Task prompt: Print each entry as it appears. Images stay out of the copy.

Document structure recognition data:
-=-=-

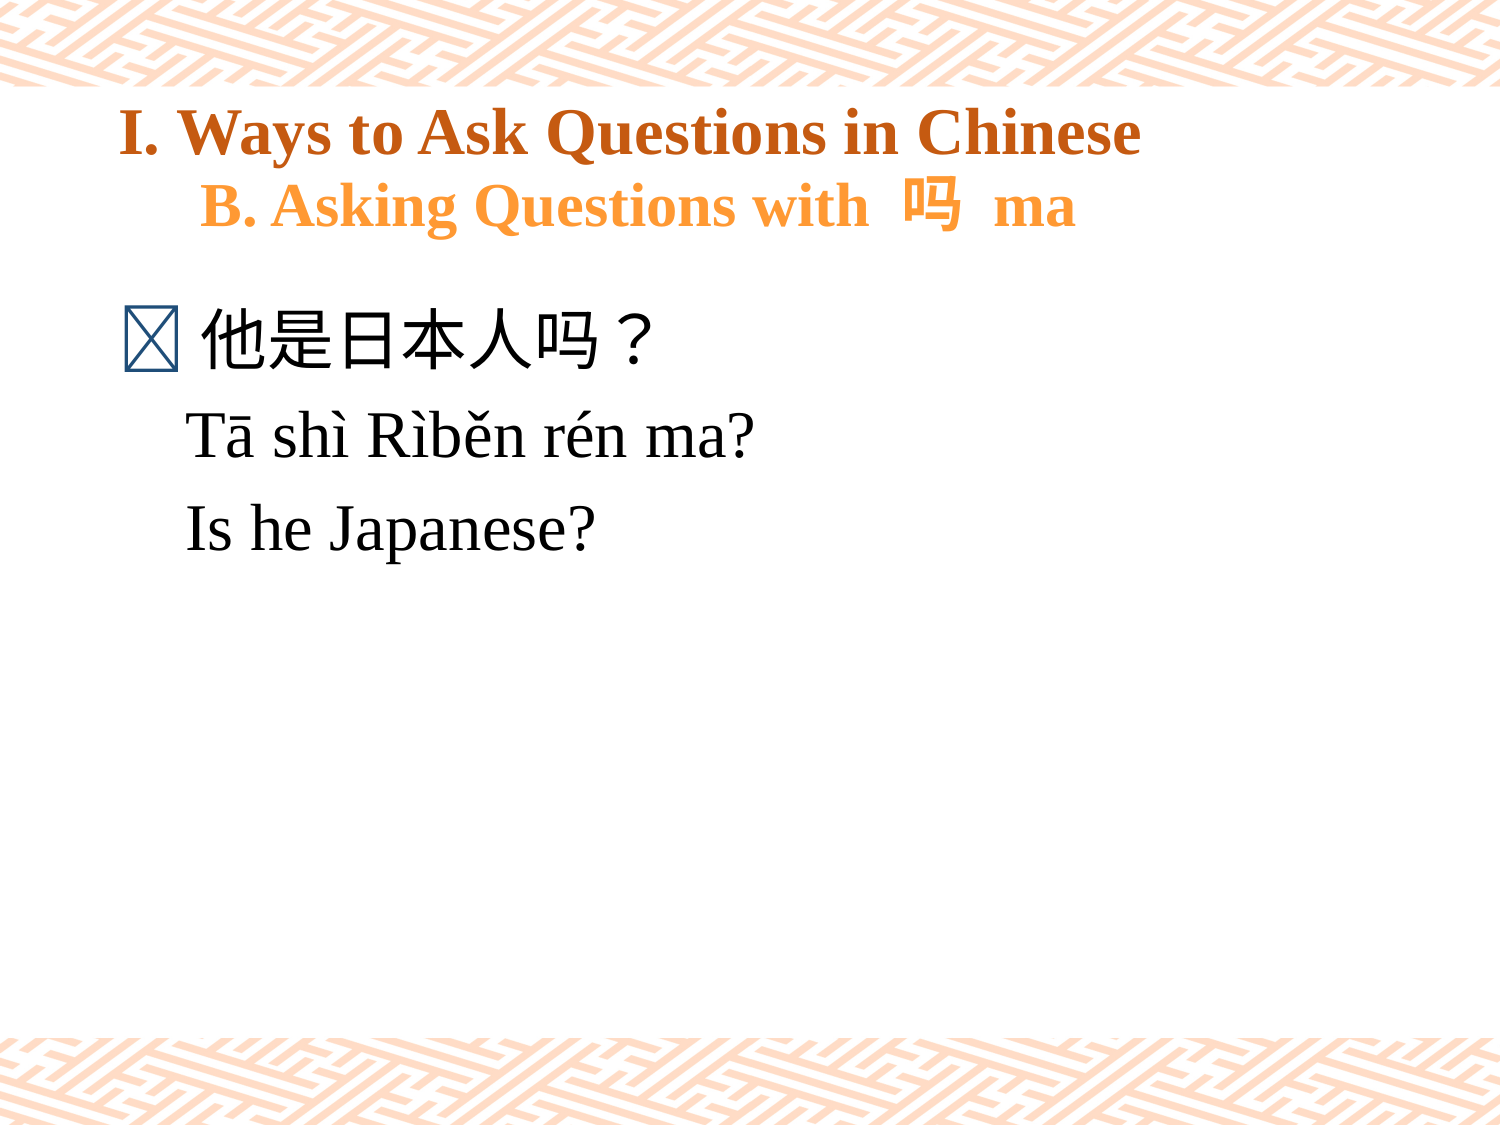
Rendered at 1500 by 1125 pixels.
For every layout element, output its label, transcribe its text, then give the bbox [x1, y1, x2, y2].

picture [0, 0, 1500, 1125]
title I. Ways to Ask Questions in Chinese B. Asking Questions with 吗 ma [103, 59, 1397, 278]
list 他是日本人吗？ Tā shì Rìběn rén ma? Is he Japanese? [103, 299, 1397, 1014]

-=-=-

Solution:
Rendered at 1500 by 1125 pixels.
For every layout element, output its label, transcribe its text, then give the bbox [x1, y1, x2, y2].

picture [0, 0, 1500, 1125]
title I. Ways to Ask Questions in Chinese B. Asking Questions with 吗 ma [103, 59, 1397, 278]
list 他是日本人吗？ Tā shì Rìběn rén ma? Is he Japanese? [103, 299, 1397, 1014]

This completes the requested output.